You can’t be neutral right now, you have to fight back however you can.
Give the album a listen if you haven’t, it’s a banger and is still relevent to this day 24 years after it’s release.
Image description: Pictured is Serj Tankian known as part of the band ‘System of a Down’, singing into a microphone and the text “You can’t afford to be neutral on a moving train”
Reminds me of the Rush song with the lyric: “If you choose not to decide, you still have made a choice"
For those curious it’s the song Freewill by Rush
Another banger
I love this album but never particularly liked that quote or the supposed meaning behind.
If you’re on the train you’re either for it or against it. No one on the train is neutral. They either boarded willingly or were boarded against their will. I don’t think anyone just finds themselves on the train.
It’s true, of course, that being neutral is accepting the status quo, and that neutrality helps the oppressor and not the oppressed, but I don’t think this quote really conveys that.

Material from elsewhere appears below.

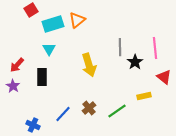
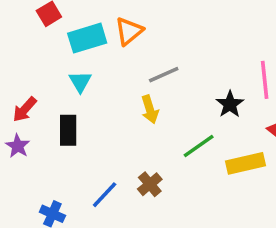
gray line: (120, 47) -> (164, 75), moved, turned 66
yellow arrow: (89, 65) -> (150, 109), size x0.7
yellow rectangle: (144, 96) -> (245, 163), size x1.5
green line: (117, 111) -> (199, 146), moved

It’s a metaphor, doesn’t need to make perfect sense. Our train is the world we live in, you’re on it no matter what you do.
You can’t afford to be neutral on a moving generation ship
Snowpiercer.
I always thought this line was meant sarcastically. Reflecting the kind of rhetoric that George W Bush pushed at the time; ‘either you’re with us or you’re against us’
The context for the song was Rage Against the Machines protest concert across from the DNC Convention where several people were shot with rubber bullets. I don’t think the line is sarcastic, it’s entirely a protest song against police and State brutality. Probably also saying that peaceful (and not disruptive) protest is just a “deer dance” against violent oppression.
A rush of words. Pleading to disperse. Upon your naked walls, alive. A political call. The fall guy accord. We can’t afford to be neutral on a moving train
Beyond the Staples Center you can see America. With its tired poor avenging disgrace. Peaceful loving youth against the brutality. Of plastic existence.
A deer dance, invitation to peace. War staring you in the face, dressed in black
Hell yeah it’s a protest song
The album is full of banger politically driven songs, I highly recommend it
I can decouple a wagon or two for a while though.